The web-proxy is a service, is run on a basebox IP.

If you want wlan2 clients to go through the proxy, once the proxy is set up, you have to add a redirection to it based on source addresses (192.168.33.0/24) or in-interface (wlan2) to the ports the proxy is runing on.

action=redirect is the same as action dst-nat to basebox IP address.

No luck so far.
Interesting thing is that in Fing I can see the rest of the network, ping to 1.158 is OK, ping to 1.1 fails.




[admin@MikroTik] > export compact
# aug/27/2016 13:23:55 by RouterOS 6.36.2
# software id = 1L5S-LQJH
#
/interface bridge
add admin-mac=E4:8D:8C:7B:C8:1B auto-mac=no comment=defconf name=bridge
/interface wireless
set [ find default-name=wlan1 ] band=2ghz-b/g/n channel-width=20/40mhz-Ce disabled=no frequency=auto hide-ssid=yes mac-address=\
    D8:5D:4C:CE:D9:A4 mode=station-pseudobridge rx-chains=0,1 ssid=private tx-chains=0,1 wps-mode=disabled
/ip neighbor discovery
set bridge comment=defconf
/interface wireless security-profiles
set [ find default=yes ] authentication-types=wpa-psk,wpa2-psk eap-methods="" group-ciphers=tkip,aes-ccm mode=dynamic-keys \
    static-key-0=********** unicast-ciphers=tkip,aes-ccm wpa-pre-shared-key=********** wpa2-pre-shared-key=**********
add authentication-types=wpa-psk,wpa2-psk eap-methods="" management-protection=allowed name=free supplicant-identity=""
/interface wireless
set [ find default-name=wlan2 ] antenna-gain=8 disabled=no mode=ap-bridge security-profile=free ssid=FreeTest wps-mode=disabled
/ip pool
add name=dhcp_pool2 ranges=192.168.55.20-192.168.55.254
/ip dhcp-server
add address-pool=dhcp_pool2 disabled=no interface=wlan2 name=dhcp1
/interface bridge port
add bridge=bridge interface=ether1
add bridge=bridge interface=wlan1
add bridge=bridge disabled=yes interface=wlan2
/ip address
add address=192.168.55.1/24 interface=wlan2 network=192.168.55.0
/ip dhcp-client
add dhcp-options=hostname,clientid disabled=no interface=bridge
/ip dhcp-relay
add dhcp-server=192.168.1.1 interface=wlan2 local-address=192.168.33.1 name=relay1
/ip dhcp-server network
add address=192.168.55.0/24 dns-server=8.8.8.8 gateway=192.168.55.1
/system routerboard settings
set cpu-frequency=600MHz init-delay=0s protected-routerboot=disabled

It work’s as it should.

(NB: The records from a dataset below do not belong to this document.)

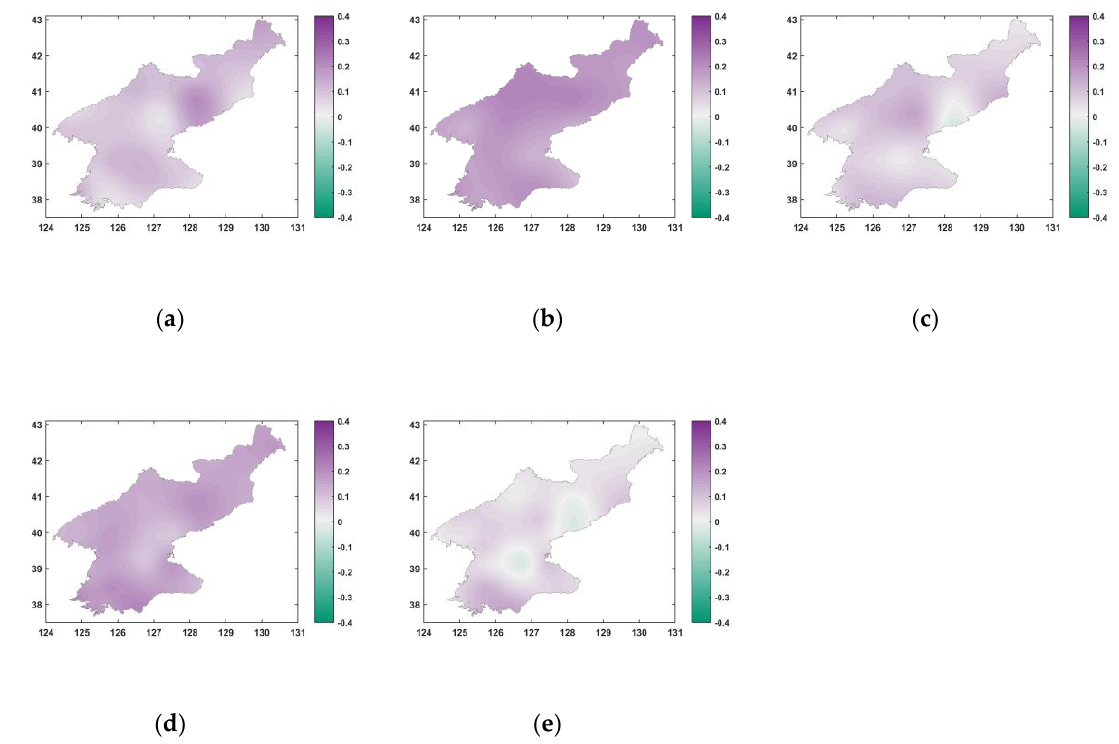
Figure 6. Coefficient of variation of 20-year return value of AMDP for 25 CMIP5 GCMs for Ref, F3, and the difference between F3 and Ref. ( a ) Ref, ( b ) F3 under RCP4.5, ( c ) F3 under RCP4.5 minus Ref, ( d ) F3 under RCP8.5, and ( e ) F3 under RCP8.5 minus Ref.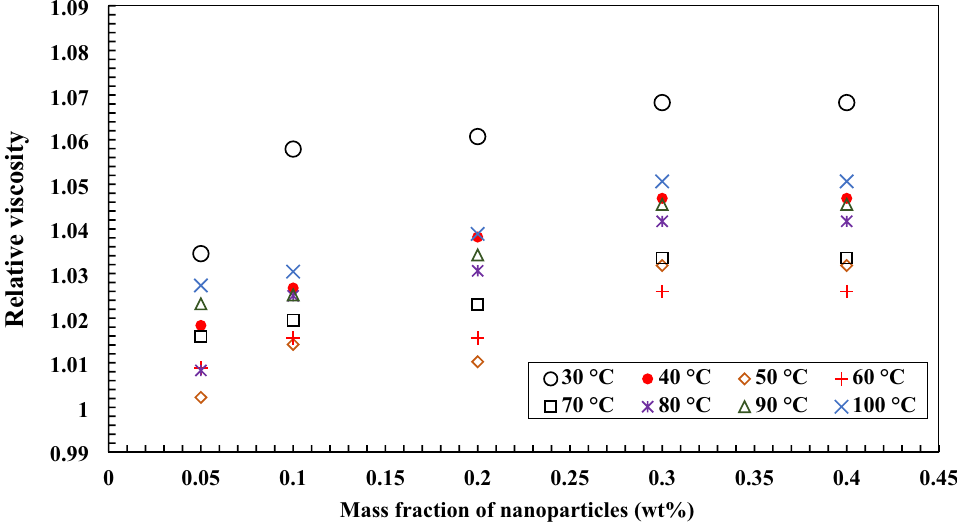
Figure 14. Variation of relative viscosity of TiO 2 /turbine meter nanofluids in different mass fraction.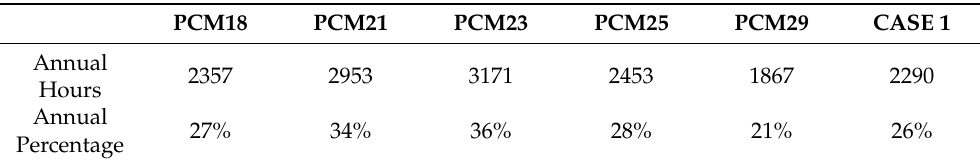
Table 6. Annual hours and correspondent percentage value in which the indoor air temperature is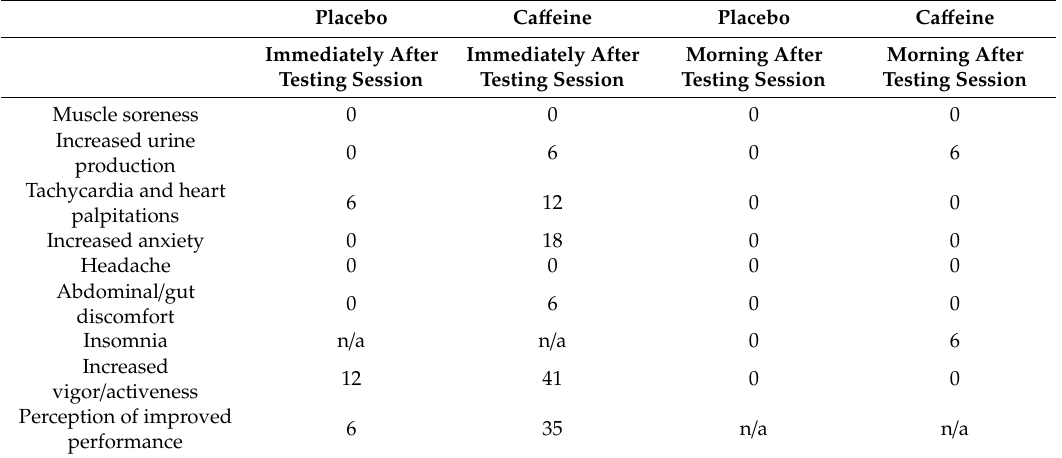
Table 3. Incidence of side e ff ects reported immediately after and the morning after ingestion of a ca ff einated gel or a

Your home router don’t know where is your second network 192.168.55.x, so if it gets packet’s from it’ it sends it to default gateway. You can src-nat your traffic to 192.168.1.x, or add a route on your first router.

Read about networks layers, routing, ip protocol, and after you understand how it’s working everything will be clear.

Hi czolo,
Thanks very much for your help. I was able to set the src-nat and everything works fine now! Including web redirect.

Now I would like to accomplish two more things:

  1. What is the best way to redirect https? For example https://www.example.comhttps://www.example.com/category1
    Also redirecting www.example.com (non-https) works fine by using .example.com, but when the browser uses just “example.com” it is not redirected. Do there have to be two access rules (.example.com and example.com)?

  2. I will be using a 3G pocket router for connection fallback. Wlan1 is currently connecting to ssid ABC, but if this connection is lost, I would like it to search and connect to ssid XYZ (3G router). What is the best way to setup a fallback like this and check the current connection status every 10 seconds or so? Is it possible to have a list of say 5 ssids for fallback?
    I may also look into using a USB LTE dongle (because wlan2 is taking up the PCIEm slot).